« Odpowiedź #111 dnia: Grudnia 08, 2004, 09:35:52 pm »
dzisiaj mi przyszlo prince of persia 2: warrior within (i oprocz tego jeszcze pare fajnych gierek ale oczywiscie zaczalem od pop). a wiec umieszczam plyte na tacke i spoconymi rekami nerwowo dociskam niebieski przycisk na czarnulce i... oniemialem z wrazenia... intro - po prostu cudo az szczena opada... po intrze odrazu zostajemy wciagnieci w sam srodek toczacej sie bitwy... grafa jest po prostu piekna. nie dosc ze wykonanie przeciwnikow i samego ksiecia jest idealne to otoczenie tez jest maxymalnie dopieszczone (wiekszosc rzeczy da sie rozwalac) a we wspomnianej bitwie widac ze to bitwa!!! strzaly caly czas lataja, plomienie szaleja wszedzie, przeciwnicy walcza z naszymi, wibrator w padzie telepie sie jak szalony od wybuchow i kolysania statku... a temu wszystkiemu towarzyszy muza... ach muza.... jest to polaczenie rocka i takiego arabskiego klimatu... w sands of time w sumie tylko jeden kawalek byl taki maxymalnie dopieszczony a reszta "tylko" bardzo dobra to tutaj juz od poczatku witaja nas zajebiste rockowo arabskie rytmy.... muzyka to bezwzglednie jeden z wiekszych plusow gry. fabula - poki co gralem krotko ale zaczyna sie zajebiscie... niczego nie bede zdradzal to trzeba zobaczyc samemu... ciosy, komba itp - jesli porownac sands of time i warrior within to sot wyglada jak jakas platformowka a ww jak jakas bijatyka... ciosow jest tyle ze na poczatku wogole ciezko sie polapac ale pozniej wprowadza to olbrzymia swobode... next - trudnosc. musze powiedziec ze w ww jest zdecydowanie trudniej, w sot w sumie tylko jedna walka sprawila mi klopot (ale za to jaka... przeszlem ja cos kolo 10 raza) a tutaj to jest hardkor praktycznie 2 minuty od rozpoczecia spotykamy juz 1 bossa... gierka jest dopieszczona na maxa i klimat i grafa (i fabula pewnie tez ale jeszcze za malo gralem) rzadza!!! polecam wszystkim ktorzy grali w sands of time.

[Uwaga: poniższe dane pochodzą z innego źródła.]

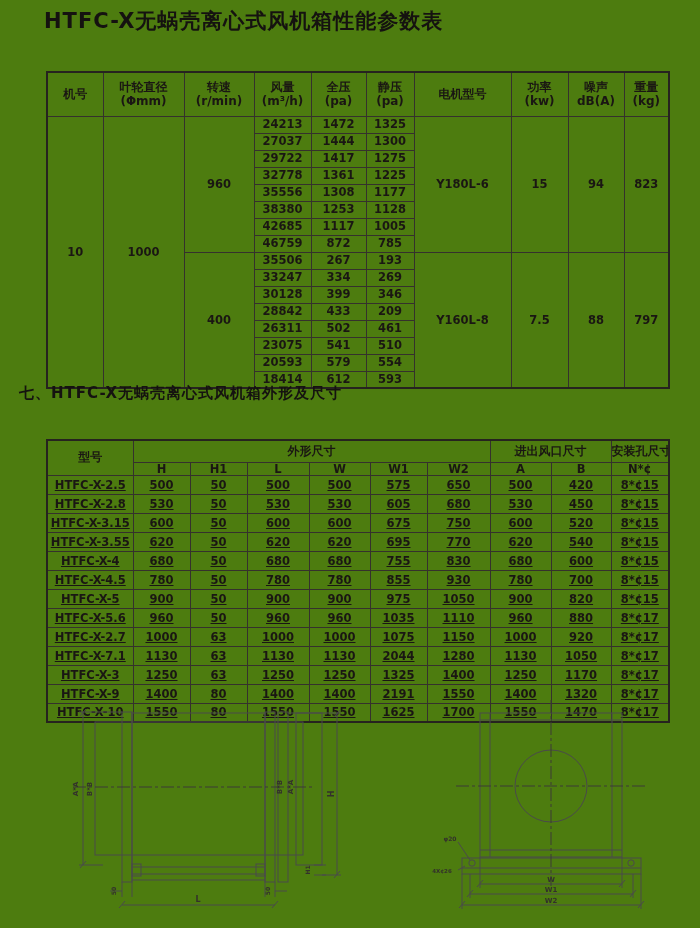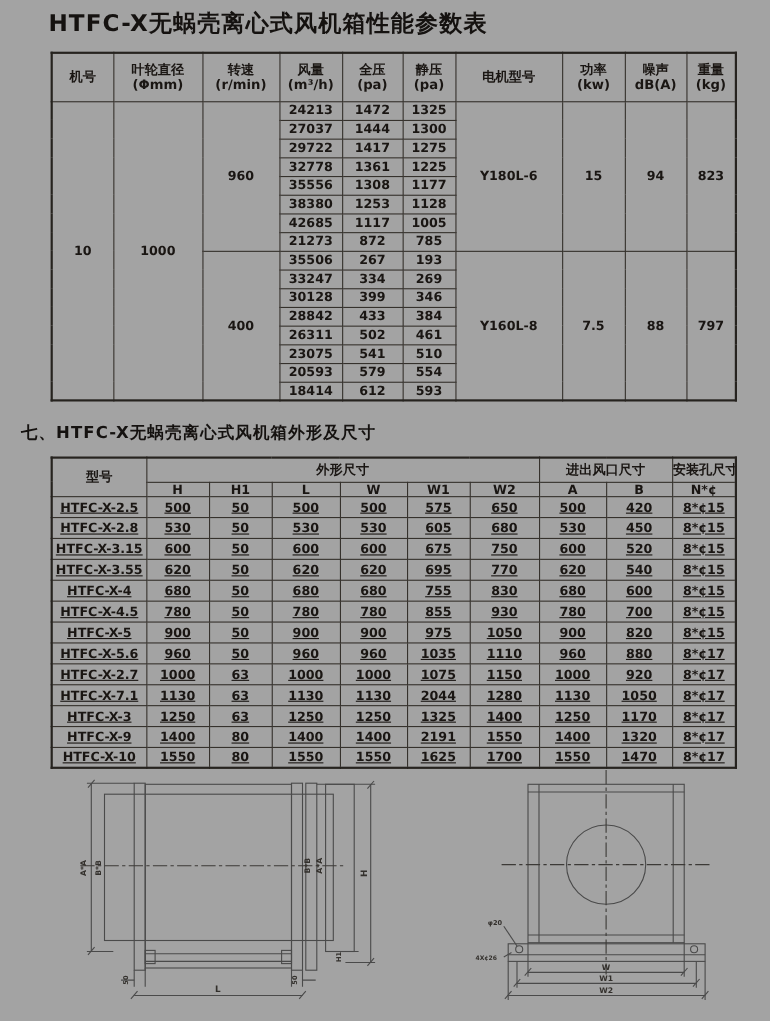--- a/index.html
+++ b/index.html
@@ -5,7 +5,7 @@
   * { margin:0; padding:0; box-sizing:border-box; }
   html,body { background:#ffffff; }
   .page {
-    position:relative; width:700px; height:928px; background:#a3a3a3;
+    position:relative; width:700px; height:928px; background:#4d7c0f;
     font-family:"DejaVu Sans", sans-serif; color:#1a1613; overflow:hidden;
   }
   .title-1 {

SERIA PRINCE OF PERSIA RZADZI!!!!!!!
« Ostatnia zmiana: Grudnia 08, 2004, 10:21:25 pm wysłana przez Zell Dincht »
Zapisane
"Zapewne, ponieważ jesteśmy tak stworzeni, że porównywamy wszystko ze sobą i siebie ze wszystkim, więc szczęście i nieszczęście zależy od przedmiotów, z którymi się porównywamy, i przeto nie ma nic niebezpieczniejszego nad samotność. Wyobraźnia nasza, z natury swej skłonna do wzlotów, żywiona fantastycznymi obrazami poezji, stwarza sobie tłum istot stojących na różnych szczeblach, wśród których my stoimy na najniższym i wszystko prócz nas wydaje się wspaniałe, każdy inny jest doskonalszy. A dzieje się to w sposób zgoła naturalny. Czujemy często, że nam czegoś brak - i zda się nam, iż własnie to, czego nam brak, posiada ktoś inny, któremu też przydajemy i to wszystko, co my mamy, i nadto jeszcze pewne idealne zadowolenie. I oto szczęśliwiec jest zupełnie gotów - nasz własny twór!"